DATA TO EXAMINE:
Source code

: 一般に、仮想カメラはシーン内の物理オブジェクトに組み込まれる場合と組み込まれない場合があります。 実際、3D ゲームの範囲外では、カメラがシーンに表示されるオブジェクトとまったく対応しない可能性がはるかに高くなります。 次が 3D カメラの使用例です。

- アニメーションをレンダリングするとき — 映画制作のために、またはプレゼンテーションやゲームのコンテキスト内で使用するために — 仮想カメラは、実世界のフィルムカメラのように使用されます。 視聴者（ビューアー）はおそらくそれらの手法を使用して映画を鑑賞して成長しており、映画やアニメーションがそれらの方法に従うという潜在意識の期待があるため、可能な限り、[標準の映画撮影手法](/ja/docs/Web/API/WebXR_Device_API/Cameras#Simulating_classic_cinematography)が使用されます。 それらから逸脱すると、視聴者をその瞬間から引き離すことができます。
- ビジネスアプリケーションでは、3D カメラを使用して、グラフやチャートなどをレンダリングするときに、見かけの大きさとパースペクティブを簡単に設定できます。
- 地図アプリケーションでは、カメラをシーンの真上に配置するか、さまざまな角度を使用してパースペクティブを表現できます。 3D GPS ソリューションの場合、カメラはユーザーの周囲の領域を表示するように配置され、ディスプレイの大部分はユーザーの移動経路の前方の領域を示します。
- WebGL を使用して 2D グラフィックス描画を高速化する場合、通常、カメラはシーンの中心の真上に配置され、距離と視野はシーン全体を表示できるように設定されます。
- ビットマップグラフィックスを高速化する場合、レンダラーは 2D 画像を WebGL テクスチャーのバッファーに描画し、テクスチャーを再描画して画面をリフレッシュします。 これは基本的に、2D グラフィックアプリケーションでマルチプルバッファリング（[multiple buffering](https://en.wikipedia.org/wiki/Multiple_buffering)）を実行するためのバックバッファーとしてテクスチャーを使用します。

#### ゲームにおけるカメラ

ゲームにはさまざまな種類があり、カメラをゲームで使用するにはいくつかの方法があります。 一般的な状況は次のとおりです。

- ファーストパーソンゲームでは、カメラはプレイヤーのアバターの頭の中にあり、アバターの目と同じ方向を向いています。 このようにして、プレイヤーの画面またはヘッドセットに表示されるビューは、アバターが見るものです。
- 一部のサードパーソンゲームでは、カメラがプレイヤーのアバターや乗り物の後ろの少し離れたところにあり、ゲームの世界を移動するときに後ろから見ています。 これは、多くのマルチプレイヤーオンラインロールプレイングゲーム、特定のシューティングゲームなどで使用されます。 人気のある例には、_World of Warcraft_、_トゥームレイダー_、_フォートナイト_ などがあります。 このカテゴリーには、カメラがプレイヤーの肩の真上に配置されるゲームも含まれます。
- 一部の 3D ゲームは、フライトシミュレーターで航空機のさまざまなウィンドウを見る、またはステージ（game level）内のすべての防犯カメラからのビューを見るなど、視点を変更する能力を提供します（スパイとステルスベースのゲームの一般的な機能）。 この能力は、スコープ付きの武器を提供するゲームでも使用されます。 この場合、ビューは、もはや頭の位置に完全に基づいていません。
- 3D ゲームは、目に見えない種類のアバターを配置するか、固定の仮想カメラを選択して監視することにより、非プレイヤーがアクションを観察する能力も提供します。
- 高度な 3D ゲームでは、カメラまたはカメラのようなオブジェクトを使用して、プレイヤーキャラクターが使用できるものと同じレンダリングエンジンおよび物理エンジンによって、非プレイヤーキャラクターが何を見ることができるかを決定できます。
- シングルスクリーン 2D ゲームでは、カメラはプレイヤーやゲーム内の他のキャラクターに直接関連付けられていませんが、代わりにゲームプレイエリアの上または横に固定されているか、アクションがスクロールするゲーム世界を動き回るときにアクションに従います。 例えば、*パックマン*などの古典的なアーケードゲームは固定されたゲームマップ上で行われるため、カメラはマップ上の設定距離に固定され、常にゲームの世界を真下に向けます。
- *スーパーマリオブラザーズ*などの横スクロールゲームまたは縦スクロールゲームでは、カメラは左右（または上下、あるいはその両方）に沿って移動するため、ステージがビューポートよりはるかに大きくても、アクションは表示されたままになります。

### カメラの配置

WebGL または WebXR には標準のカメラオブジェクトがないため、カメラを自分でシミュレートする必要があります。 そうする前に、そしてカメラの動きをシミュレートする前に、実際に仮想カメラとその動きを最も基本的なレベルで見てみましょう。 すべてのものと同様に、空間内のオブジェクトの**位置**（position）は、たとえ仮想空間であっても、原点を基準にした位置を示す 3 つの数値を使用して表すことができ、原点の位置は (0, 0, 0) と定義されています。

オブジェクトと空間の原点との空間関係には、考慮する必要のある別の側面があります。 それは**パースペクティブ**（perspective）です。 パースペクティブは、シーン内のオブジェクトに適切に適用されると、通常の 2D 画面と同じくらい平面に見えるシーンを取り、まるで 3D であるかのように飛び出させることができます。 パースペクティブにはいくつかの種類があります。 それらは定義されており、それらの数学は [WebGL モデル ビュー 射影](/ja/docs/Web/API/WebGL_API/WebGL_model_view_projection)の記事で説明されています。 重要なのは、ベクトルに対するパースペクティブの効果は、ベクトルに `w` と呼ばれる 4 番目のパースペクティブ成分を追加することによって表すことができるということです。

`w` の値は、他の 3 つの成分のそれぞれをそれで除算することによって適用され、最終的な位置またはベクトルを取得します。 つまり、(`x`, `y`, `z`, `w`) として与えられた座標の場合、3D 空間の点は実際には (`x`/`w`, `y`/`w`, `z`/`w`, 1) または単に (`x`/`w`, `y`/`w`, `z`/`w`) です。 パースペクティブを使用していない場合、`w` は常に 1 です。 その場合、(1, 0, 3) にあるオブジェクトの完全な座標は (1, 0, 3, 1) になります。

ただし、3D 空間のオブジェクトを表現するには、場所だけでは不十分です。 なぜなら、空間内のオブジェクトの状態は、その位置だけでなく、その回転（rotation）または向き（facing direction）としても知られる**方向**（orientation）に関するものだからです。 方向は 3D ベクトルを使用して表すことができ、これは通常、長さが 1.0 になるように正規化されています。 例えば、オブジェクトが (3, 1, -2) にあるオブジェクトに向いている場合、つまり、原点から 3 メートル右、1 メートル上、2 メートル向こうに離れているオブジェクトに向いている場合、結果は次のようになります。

TASK PROMPT: Rewrite the records in full, replacing "ファーストパーソンゲーム" with "一人称視点ゲーム" and leaving every other character unchanged.

TASK SOLUTION:
Source code

: 一般に、仮想カメラはシーン内の物理オブジェクトに組み込まれる場合と組み込まれない場合があります。 実際、3D ゲームの範囲外では、カメラがシーンに表示されるオブジェクトとまったく対応しない可能性がはるかに高くなります。 次が 3D カメラの使用例です。

- アニメーションをレンダリングするとき — 映画制作のために、またはプレゼンテーションやゲームのコンテキスト内で使用するために — 仮想カメラは、実世界のフィルムカメラのように使用されます。 視聴者（ビューアー）はおそらくそれらの手法を使用して映画を鑑賞して成長しており、映画やアニメーションがそれらの方法に従うという潜在意識の期待があるため、可能な限り、[標準の映画撮影手法](/ja/docs/Web/API/WebXR_Device_API/Cameras#Simulating_classic_cinematography)が使用されます。 それらから逸脱すると、視聴者をその瞬間から引き離すことができます。
- ビジネスアプリケーションでは、3D カメラを使用して、グラフやチャートなどをレンダリングするときに、見かけの大きさとパースペクティブを簡単に設定できます。
- 地図アプリケーションでは、カメラをシーンの真上に配置するか、さまざまな角度を使用してパースペクティブを表現できます。 3D GPS ソリューションの場合、カメラはユーザーの周囲の領域を表示するように配置され、ディスプレイの大部分はユーザーの移動経路の前方の領域を示します。
- WebGL を使用して 2D グラフィックス描画を高速化する場合、通常、カメラはシーンの中心の真上に配置され、距離と視野はシーン全体を表示できるように設定されます。
- ビットマップグラフィックスを高速化する場合、レンダラーは 2D 画像を WebGL テクスチャーのバッファーに描画し、テクスチャーを再描画して画面をリフレッシュします。 これは基本的に、2D グラフィックアプリケーションでマルチプルバッファリング（[multiple buffering](https://en.wikipedia.org/wiki/Multiple_buffering)）を実行するためのバックバッファーとしてテクスチャーを使用します。

#### ゲームにおけるカメラ

ゲームにはさまざまな種類があり、カメラをゲームで使用するにはいくつかの方法があります。 一般的な状況は次のとおりです。

- 一人称視点ゲームでは、カメラはプレイヤーのアバターの頭の中にあり、アバターの目と同じ方向を向いています。 このようにして、プレイヤーの画面またはヘッドセットに表示されるビューは、アバターが見るものです。
- 一部のサードパーソンゲームでは、カメラがプレイヤーのアバターや乗り物の後ろの少し離れたところにあり、ゲームの世界を移動するときに後ろから見ています。 これは、多くのマルチプレイヤーオンラインロールプレイングゲーム、特定のシューティングゲームなどで使用されます。 人気のある例には、_World of Warcraft_、_トゥームレイダー_、_フォートナイト_ などがあります。 このカテゴリーには、カメラがプレイヤーの肩の真上に配置されるゲームも含まれます。
- 一部の 3D ゲームは、フライトシミュレーターで航空機のさまざまなウィンドウを見る、またはステージ（game level）内のすべての防犯カメラからのビューを見るなど、視点を変更する能力を提供します（スパイとステルスベースのゲームの一般的な機能）。 この能力は、スコープ付きの武器を提供するゲームでも使用されます。 この場合、ビューは、もはや頭の位置に完全に基づいていません。
- 3D ゲームは、目に見えない種類のアバターを配置するか、固定の仮想カメラを選択して監視することにより、非プレイヤーがアクションを観察する能力も提供します。
- 高度な 3D ゲームでは、カメラまたはカメラのようなオブジェクトを使用して、プレイヤーキャラクターが使用できるものと同じレンダリングエンジンおよび物理エンジンによって、非プレイヤーキャラクターが何を見ることができるかを決定できます。
- シングルスクリーン 2D ゲームでは、カメラはプレイヤーやゲーム内の他のキャラクターに直接関連付けられていませんが、代わりにゲームプレイエリアの上または横に固定されているか、アクションがスクロールするゲーム世界を動き回るときにアクションに従います。 例えば、*パックマン*などの古典的なアーケードゲームは固定されたゲームマップ上で行われるため、カメラはマップ上の設定距離に固定され、常にゲームの世界を真下に向けます。
- *スーパーマリオブラザーズ*などの横スクロールゲームまたは縦スクロールゲームでは、カメラは左右（または上下、あるいはその両方）に沿って移動するため、ステージがビューポートよりはるかに大きくても、アクションは表示されたままになります。

### カメラの配置

WebGL または WebXR には標準のカメラオブジェクトがないため、カメラを自分でシミュレートする必要があります。 そうする前に、そしてカメラの動きをシミュレートする前に、実際に仮想カメラとその動きを最も基本的なレベルで見てみましょう。 すべてのものと同様に、空間内のオブジェクトの**位置**（position）は、たとえ仮想空間であっても、原点を基準にした位置を示す 3 つの数値を使用して表すことができ、原点の位置は (0, 0, 0) と定義されています。

オブジェクトと空間の原点との空間関係には、考慮する必要のある別の側面があります。 それは**パースペクティブ**（perspective）です。 パースペクティブは、シーン内のオブジェクトに適切に適用されると、通常の 2D 画面と同じくらい平面に見えるシーンを取り、まるで 3D であるかのように飛び出させることができます。 パースペクティブにはいくつかの種類があります。 それらは定義されており、それらの数学は [WebGL モデル ビュー 射影](/ja/docs/Web/API/WebGL_API/WebGL_model_view_projection)の記事で説明されています。 重要なのは、ベクトルに対するパースペクティブの効果は、ベクトルに `w` と呼ばれる 4 番目のパースペクティブ成分を追加することによって表すことができるということです。

`w` の値は、他の 3 つの成分のそれぞれをそれで除算することによって適用され、最終的な位置またはベクトルを取得します。 つまり、(`x`, `y`, `z`, `w`) として与えられた座標の場合、3D 空間の点は実際には (`x`/`w`, `y`/`w`, `z`/`w`, 1) または単に (`x`/`w`, `y`/`w`, `z`/`w`) です。 パースペクティブを使用していない場合、`w` は常に 1 です。 その場合、(1, 0, 3) にあるオブジェクトの完全な座標は (1, 0, 3, 1) になります。

ただし、3D 空間のオブジェクトを表現するには、場所だけでは不十分です。 なぜなら、空間内のオブジェクトの状態は、その位置だけでなく、その回転（rotation）または向き（facing direction）としても知られる**方向**（orientation）に関するものだからです。 方向は 3D ベクトルを使用して表すことができ、これは通常、長さが 1.0 になるように正規化されています。 例えば、オブジェクトが (3, 1, -2) にあるオブジェクトに向いている場合、つまり、原点から 3 メートル右、1 メートル上、2 メートル向こうに離れているオブジェクトに向いている場合、結果は次のようになります。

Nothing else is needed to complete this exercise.